◆ **Prompt**:
Every line holding the word "SafeAreaView" should be copied from the material.

++++ Provided material ++++

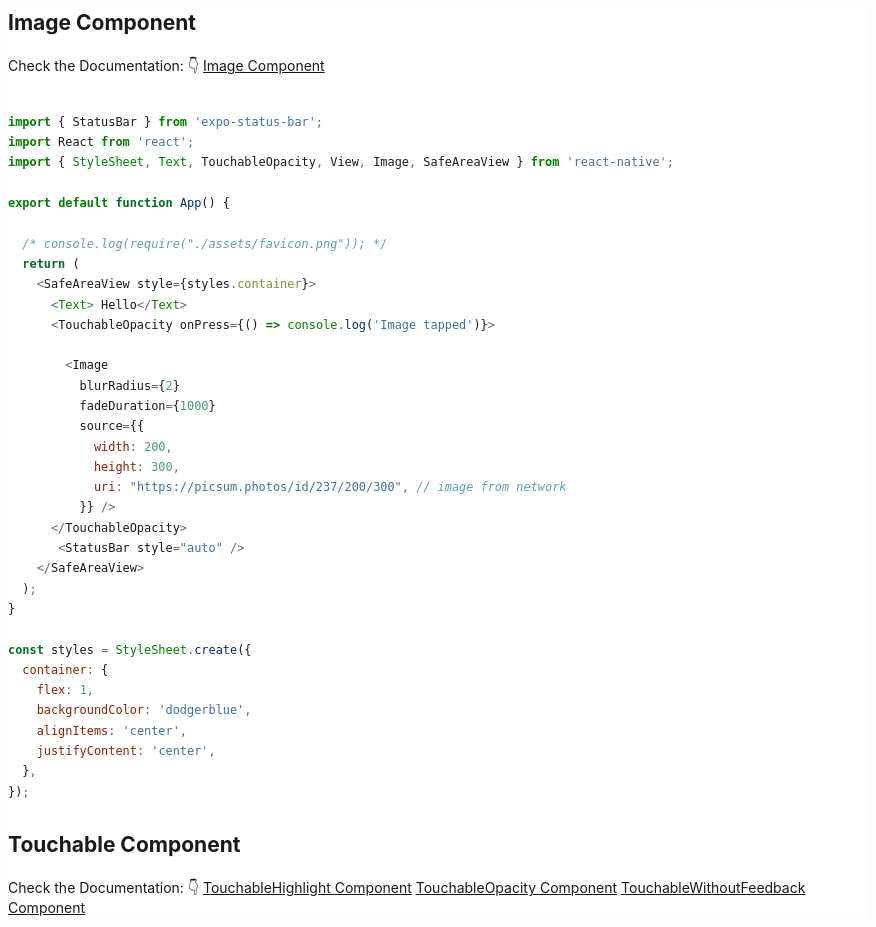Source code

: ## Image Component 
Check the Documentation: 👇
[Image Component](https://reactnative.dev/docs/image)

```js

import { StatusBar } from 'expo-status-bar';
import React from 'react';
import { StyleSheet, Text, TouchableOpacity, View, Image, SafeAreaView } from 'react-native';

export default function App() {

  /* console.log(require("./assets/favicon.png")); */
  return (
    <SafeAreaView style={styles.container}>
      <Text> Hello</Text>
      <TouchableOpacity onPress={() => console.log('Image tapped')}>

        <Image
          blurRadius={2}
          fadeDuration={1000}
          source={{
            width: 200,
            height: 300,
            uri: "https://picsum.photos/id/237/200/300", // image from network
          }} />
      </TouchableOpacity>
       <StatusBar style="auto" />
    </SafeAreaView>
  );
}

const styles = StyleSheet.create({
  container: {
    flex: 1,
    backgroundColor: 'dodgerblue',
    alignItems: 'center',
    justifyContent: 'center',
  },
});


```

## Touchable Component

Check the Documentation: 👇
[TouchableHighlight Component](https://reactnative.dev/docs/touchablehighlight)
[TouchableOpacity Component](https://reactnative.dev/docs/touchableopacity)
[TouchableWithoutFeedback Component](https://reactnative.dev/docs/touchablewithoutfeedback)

++++
++++ Provided material ++++

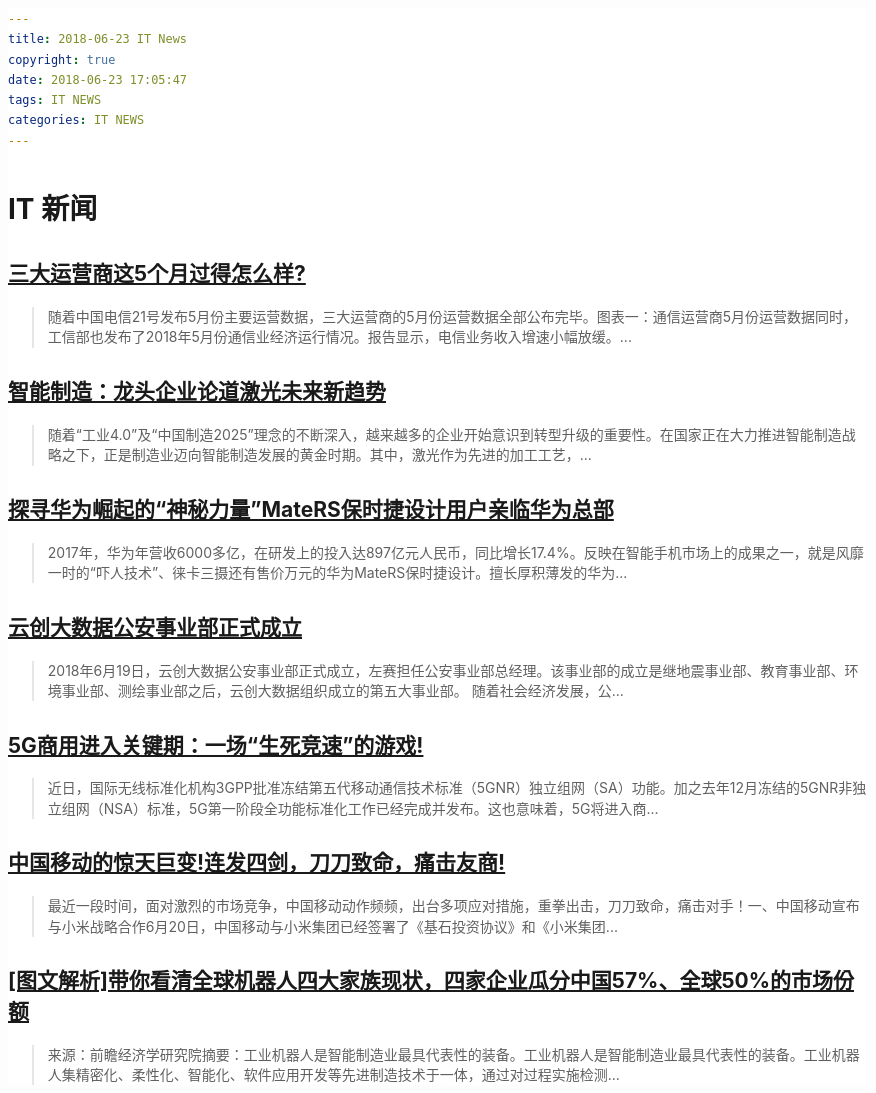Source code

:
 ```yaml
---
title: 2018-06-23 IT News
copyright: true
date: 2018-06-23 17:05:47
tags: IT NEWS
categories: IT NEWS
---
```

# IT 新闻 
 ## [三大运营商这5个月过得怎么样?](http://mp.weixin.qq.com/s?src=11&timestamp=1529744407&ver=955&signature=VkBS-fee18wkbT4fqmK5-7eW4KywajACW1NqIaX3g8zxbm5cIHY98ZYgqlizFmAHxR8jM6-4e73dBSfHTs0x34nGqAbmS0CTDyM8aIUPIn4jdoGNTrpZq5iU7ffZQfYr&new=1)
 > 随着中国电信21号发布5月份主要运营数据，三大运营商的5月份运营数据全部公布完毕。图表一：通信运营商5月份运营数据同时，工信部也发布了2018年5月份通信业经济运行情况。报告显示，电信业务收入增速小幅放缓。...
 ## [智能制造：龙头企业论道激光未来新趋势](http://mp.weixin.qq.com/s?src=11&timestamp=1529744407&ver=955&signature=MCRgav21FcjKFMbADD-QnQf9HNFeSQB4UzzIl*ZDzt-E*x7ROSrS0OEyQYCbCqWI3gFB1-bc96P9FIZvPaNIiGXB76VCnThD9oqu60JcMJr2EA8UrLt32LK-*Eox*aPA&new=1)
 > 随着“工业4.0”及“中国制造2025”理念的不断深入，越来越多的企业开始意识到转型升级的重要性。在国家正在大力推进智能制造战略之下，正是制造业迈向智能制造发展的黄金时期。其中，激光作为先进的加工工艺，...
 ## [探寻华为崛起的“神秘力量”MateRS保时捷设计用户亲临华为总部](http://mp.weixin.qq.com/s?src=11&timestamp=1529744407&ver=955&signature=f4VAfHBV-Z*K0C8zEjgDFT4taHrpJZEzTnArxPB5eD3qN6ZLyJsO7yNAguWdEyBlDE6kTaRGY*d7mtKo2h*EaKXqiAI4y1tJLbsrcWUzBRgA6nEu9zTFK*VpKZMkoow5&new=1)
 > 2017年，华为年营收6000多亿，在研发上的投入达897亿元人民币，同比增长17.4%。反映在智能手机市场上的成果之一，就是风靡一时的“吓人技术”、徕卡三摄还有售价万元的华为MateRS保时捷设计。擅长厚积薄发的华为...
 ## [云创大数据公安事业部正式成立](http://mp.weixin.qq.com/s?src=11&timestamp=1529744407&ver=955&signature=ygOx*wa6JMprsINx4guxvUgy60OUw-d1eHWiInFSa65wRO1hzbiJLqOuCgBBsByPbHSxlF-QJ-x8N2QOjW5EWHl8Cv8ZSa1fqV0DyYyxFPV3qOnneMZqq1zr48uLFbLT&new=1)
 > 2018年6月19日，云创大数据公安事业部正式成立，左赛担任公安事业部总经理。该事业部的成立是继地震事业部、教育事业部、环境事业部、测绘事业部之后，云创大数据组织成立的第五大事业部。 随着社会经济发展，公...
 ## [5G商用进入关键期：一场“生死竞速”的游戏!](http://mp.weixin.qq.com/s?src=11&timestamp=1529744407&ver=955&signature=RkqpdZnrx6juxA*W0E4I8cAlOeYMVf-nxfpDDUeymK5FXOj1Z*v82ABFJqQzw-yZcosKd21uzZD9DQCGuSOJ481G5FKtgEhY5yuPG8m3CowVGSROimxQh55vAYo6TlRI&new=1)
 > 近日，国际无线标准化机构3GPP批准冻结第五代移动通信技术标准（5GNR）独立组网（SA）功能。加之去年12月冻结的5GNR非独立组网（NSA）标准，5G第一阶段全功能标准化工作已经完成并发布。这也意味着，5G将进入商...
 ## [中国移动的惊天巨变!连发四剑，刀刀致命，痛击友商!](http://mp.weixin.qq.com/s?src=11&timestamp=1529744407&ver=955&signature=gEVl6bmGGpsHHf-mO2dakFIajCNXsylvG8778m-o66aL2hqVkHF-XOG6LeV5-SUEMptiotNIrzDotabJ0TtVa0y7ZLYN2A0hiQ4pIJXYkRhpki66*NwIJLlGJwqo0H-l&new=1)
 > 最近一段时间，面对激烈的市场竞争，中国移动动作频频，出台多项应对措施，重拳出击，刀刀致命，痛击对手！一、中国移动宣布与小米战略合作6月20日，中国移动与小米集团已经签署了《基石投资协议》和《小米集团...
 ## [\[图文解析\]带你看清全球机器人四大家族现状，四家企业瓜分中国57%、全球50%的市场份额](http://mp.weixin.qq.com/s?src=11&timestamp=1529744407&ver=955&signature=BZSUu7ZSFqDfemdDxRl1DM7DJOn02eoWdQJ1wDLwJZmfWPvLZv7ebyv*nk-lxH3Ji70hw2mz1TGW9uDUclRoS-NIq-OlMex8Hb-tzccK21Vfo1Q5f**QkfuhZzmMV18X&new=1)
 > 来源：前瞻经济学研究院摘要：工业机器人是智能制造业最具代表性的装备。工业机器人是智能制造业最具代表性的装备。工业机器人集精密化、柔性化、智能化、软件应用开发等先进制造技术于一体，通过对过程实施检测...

++++

◆ **Reply**:
import { StyleSheet, Text, TouchableOpacity, View, Image, SafeAreaView } from 'react-native';
    <SafeAreaView style={styles.container}>
    </SafeAreaView>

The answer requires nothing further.